Information provided: Begin

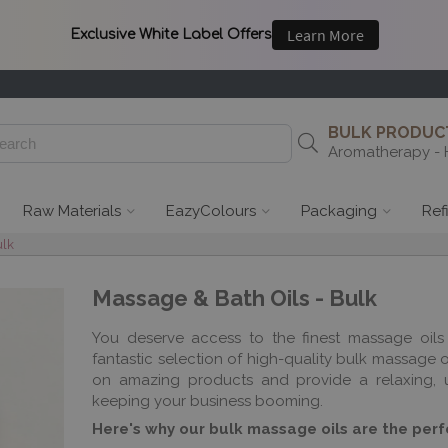
BULK PRODUCT
Aromatherapy - 
Raw Materials
EazyColours
Packaging
Ref
ulk
Massage & Bath Oils - Bulk
You deserve access to the finest massage oils 
fantastic selection of high-quality bulk massage 
on amazing products and provide a relaxing, un
keeping your business booming.
Here's why our bulk massage oils are the perfe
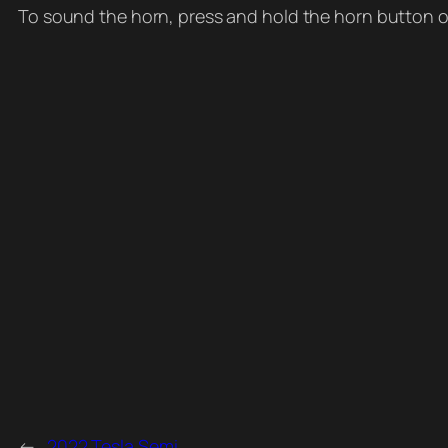
To sound the horn, press and hold the horn button on
←
2022 Tesla Semi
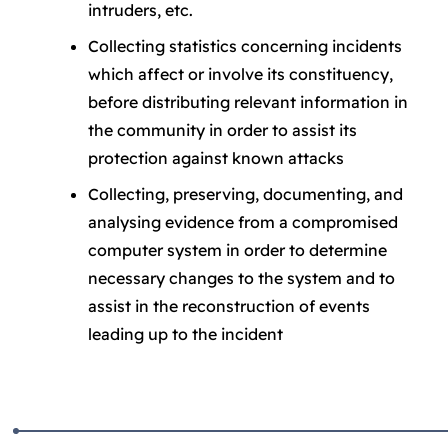
intruders, etc.
Collecting statistics concerning incidents
which affect or involve its constituency,
before distributing relevant information in
the community in order to assist its
protection against known attacks
Collecting, preserving, documenting, and
analysing evidence from a compromised
computer system in order to determine
necessary changes to the system and to
assist in the reconstruction of events
leading up to the incident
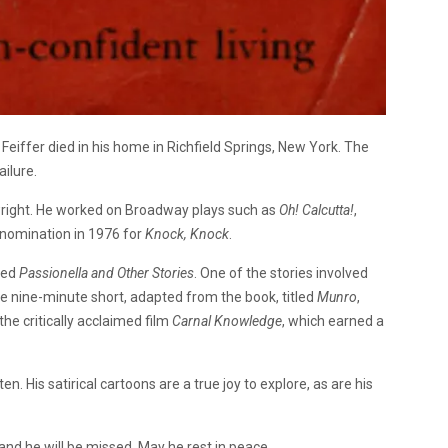
 Feiffer died in his home in Richfield Springs, New York. The
ilure.
aywright. He worked on Broadway plays such as
Oh! Calcutta!
,
 nomination in 1976 for
Knock, Knock
.
lled
Passionella and Other Stories
. One of the stories involved
he nine-minute short, adapted from the book, titled
Munro
,
he critically acclaimed film
Carnal Knowledge
, which earned a
ten. His satirical cartoons are a true joy to explore, as are his
, and he will be missed. May he rest in peace.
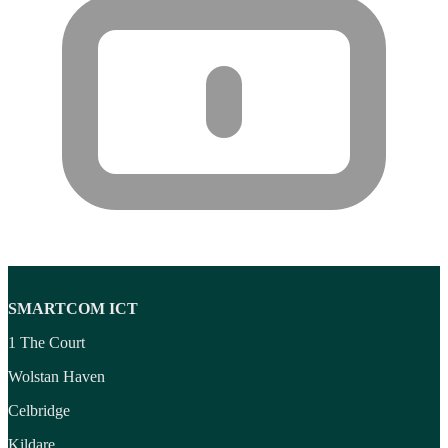
Wireless headset system
(6)
Wireless Presenters
(3)
Wireless Routers
(12)
Product tags
Product tags
SMARTCOM ICT
1 The Court
Wolstan Haven
Celbridge
Kildare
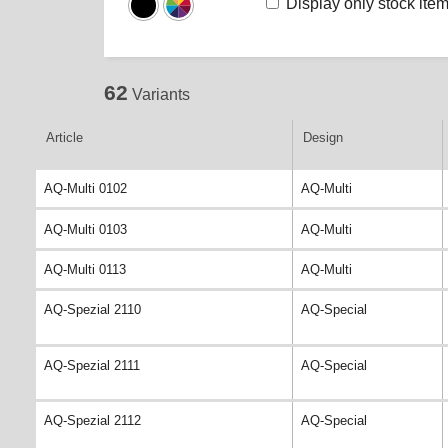
Display only stock ite
62
Variants
Article
Design
AQ-Multi 0102
AQ-Multi
AQ-Multi 0103
AQ-Multi
AQ-Multi 0113
AQ-Multi
AQ-Spezial 2110
AQ-Special
AQ-Spezial 2111
AQ-Special
AQ-Spezial 2112
AQ-Special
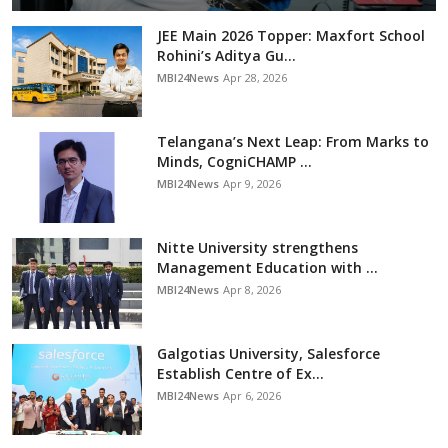
JEE Main 2026 Topper: Maxfort School
Rohini’s Aditya Gu...
MBI24News
Apr 28, 2026
Telangana’s Next Leap: From Marks to
Minds, CogniCHAMP ...
MBI24News
Apr 9, 2026
Nitte University strengthens
Management Education with ...
MBI24News
Apr 8, 2026
Galgotias University, Salesforce
Establish Centre of Ex...
MBI24News
Apr 6, 2026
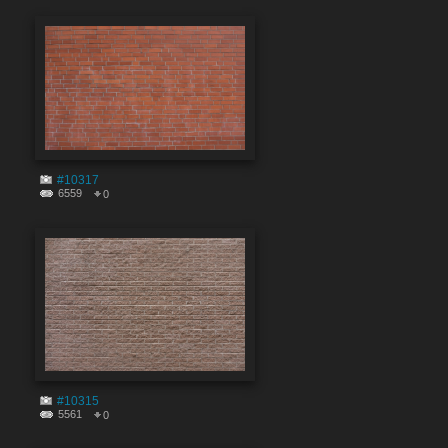
#10317
6559
0
#10315
5561
0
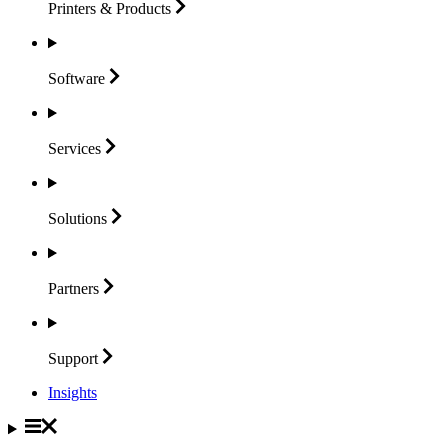
Printers &
Products
Software
Services
Solutions
Partners
Support
Insights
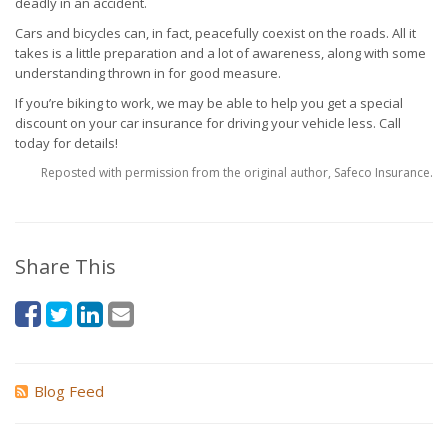
deadly in an accident.
Cars and bicycles can, in fact, peacefully coexist on the roads. All it
takes is a little preparation and a lot of awareness, along with some
understanding thrown in for good measure.
If you’re biking to work, we may be able to help you get a special
discount on your car insurance for driving your vehicle less. Call
today for details!
Reposted with permission from the original author, Safeco Insurance.
Share This
Blog Feed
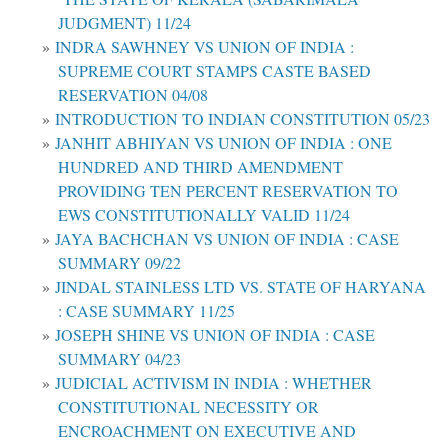
JUDGMENT) 11/24
INDRA SAWHNEY VS UNION OF INDIA :
SUPREME COURT STAMPS CASTE BASED
RESERVATION 04/08
INTRODUCTION TO INDIAN CONSTITUTION 05/23
JANHIT ABHIYAN VS UNION OF INDIA : ONE
HUNDRED AND THIRD AMENDMENT
PROVIDING TEN PERCENT RESERVATION TO
EWS CONSTITUTIONALLY VALID 11/24
JAYA BACHCHAN VS UNION OF INDIA : CASE
SUMMARY 09/22
JINDAL STAINLESS LTD VS. STATE OF HARYANA
: CASE SUMMARY 11/25
JOSEPH SHINE VS UNION OF INDIA : CASE
SUMMARY 04/23
JUDICIAL ACTIVISM IN INDIA : WHETHER
CONSTITUTIONAL NECESSITY OR
ENCROACHMENT ON EXECUTIVE AND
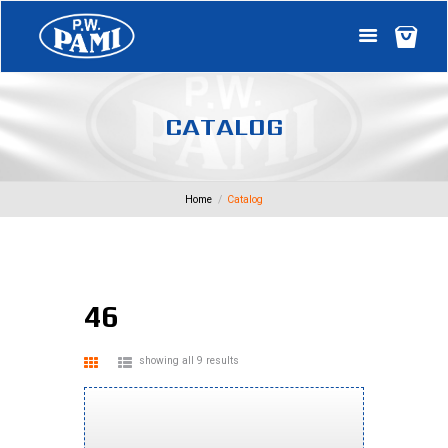
C
A
T
A
L
O
G
Home
Catalog
46
showing all 9 results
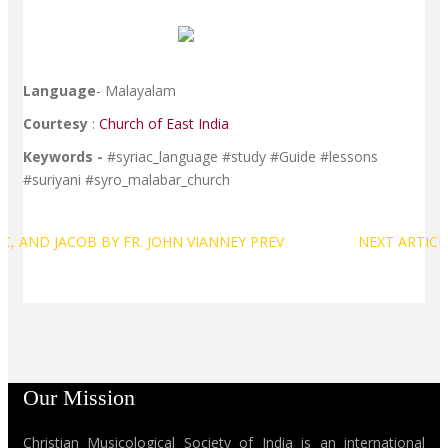
Language
- Malayalam
Courtesy
:
Church of East India
Keywords -
#syriac_language #study #Guide #lessons
#suriyani #syro_malabar_church
C, AND JACOB BY FR. JOHN VIANNEY
PREV
NEXT ARTIC
Our Mission
Christian Musicological Society of India is an international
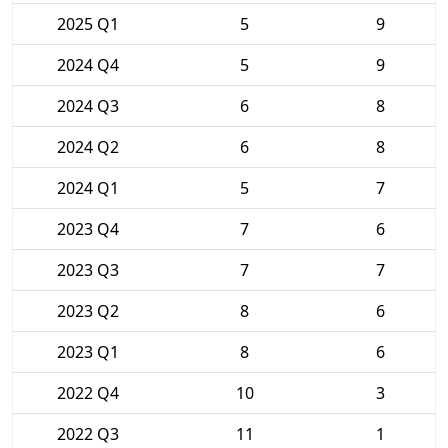
2025 Q1
5
9
2024 Q4
5
9
2024 Q3
6
8
2024 Q2
6
8
2024 Q1
5
7
2023 Q4
7
6
2023 Q3
7
7
2023 Q2
8
6
2023 Q1
8
6
2022 Q4
10
3
2022 Q3
11
1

Information provided: End

_What to produce_
Except for the pictures, print the data above exactly.

_Exercise result_
BULK PRODUCT
Aromatherapy - 
Raw Materials
EazyColours
Packaging
Ref
ulk
Massage & Bath Oils - Bulk
You deserve access to the finest massage oils 
fantastic selection of high-quality bulk massage 
on amazing products and provide a relaxing, un
keeping your business booming.
Here's why our bulk massage oils are the perfe
To sound the horn, press and hold the horn button on
←
2022 Tesla Semi
intruders, etc.
Collecting statistics concerning incidents
which affect or involve its constituency,
before distributing relevant information in
the community in order to assist its
protection against known attacks
Collecting, preserving, documenting, and
analysing evidence from a compromised
computer system in order to determine
necessary changes to the system and to
assist in the reconstruction of events
leading up to the incident
 Feiffer died in his home in Richfield Springs, New York. The
ilure.
aywright. He worked on Broadway plays such as
Oh! Calcutta!
,
 nomination in 1976 for
Knock, Knock
.
lled
Passionella and Other Stories
. One of the stories involved
he nine-minute short, adapted from the book, titled
Munro
,
he critically acclaimed film
Carnal Knowledge
, which earned a
ten. His satirical cartoons are a true joy to explore, as are his
, and he will be missed. May he rest in peace.
Wireless headset system
(6)
Wireless Presenters
(3)
Wireless Routers
(12)
Product tags
Product tags
SMARTCOM ICT
1 The Court
Wolstan Haven
Celbridge
Kildare
Display only stock ite
62
Variants
Article
Design
AQ-Multi 0102
AQ-Multi
AQ-Multi 0103
AQ-Multi
AQ-Multi 0113
AQ-Multi
AQ-Spezial 2110
AQ-Special
AQ-Spezial 2111
AQ-Special
AQ-Spezial 2112
AQ-Special
JEE Main 2026 Topper: Maxfort School
Rohini’s Aditya Gu...
MBI24News
Apr 28, 2026
Telangana’s Next Leap: From Marks to
Minds, CogniCHAMP ...
MBI24News
Apr 9, 2026
Nitte University strengthens
Management Education with ...
MBI24News
Apr 8, 2026
Galgotias University, Salesforce
Establish Centre of Ex...
MBI24News
Apr 6, 2026
#10317
6559
0
#10315
5561
0
Printers &
Products
Software
Services
Solutions
Partners
Support
Insights
deadly in an accident.
Cars and bicycles can, in fact, peacefully coexist on the roads. All it
takes is a little preparation and a lot of awareness, along with some
understanding thrown in for good measure.
If you’re biking to work, we may be able to help you get a special
discount on your car insurance for driving your vehicle less. Call
today for details!
Reposted with permission from the original author, Safeco Insurance.
Share This
Blog Feed
JUDGMENT) 11/24
INDRA SAWHNEY VS UNION OF INDIA :
SUPREME COURT STAMPS CASTE BASED
RESERVATION 04/08
INTRODUCTION TO INDIAN CONSTITUTION 05/23
JANHIT ABHIYAN VS UNION OF INDIA : ONE
HUNDRED AND THIRD AMENDMENT
PROVIDING TEN PERCENT RESERVATION TO
EWS CONSTITUTIONALLY VALID 11/24
JAYA BACHCHAN VS UNION OF INDIA : CASE
SUMMARY 09/22
JINDAL STAINLESS LTD VS. STATE OF HARYANA
: CASE SUMMARY 11/25
JOSEPH SHINE VS UNION OF INDIA : CASE
SUMMARY 04/23
JUDICIAL ACTIVISM IN INDIA : WHETHER
CONSTITUTIONAL NECESSITY OR
ENCROACHMENT ON EXECUTIVE AND
C
A
T
A
L
O
G
Home
Catalog
46
showing all 9 results
Language
- Malayalam
Courtesy
:
Church of East India
Keywords -
#syriac_language #study #Guide #lessons
#suriyani #syro_malabar_church
C, AND JACOB BY FR. JOHN VIANNEY
PREV
NEXT ARTIC
Our Mission
Christian Musicological Society of India is an international
2025 Q1
5
9
2024 Q4
5
9
2024 Q3
6
8
2024 Q2
6
8
2024 Q1
5
7
2023 Q4
7
6
2023 Q3
7
7
2023 Q2
8
6
2023 Q1
8
6
2022 Q4
10
3
2022 Q3
11
1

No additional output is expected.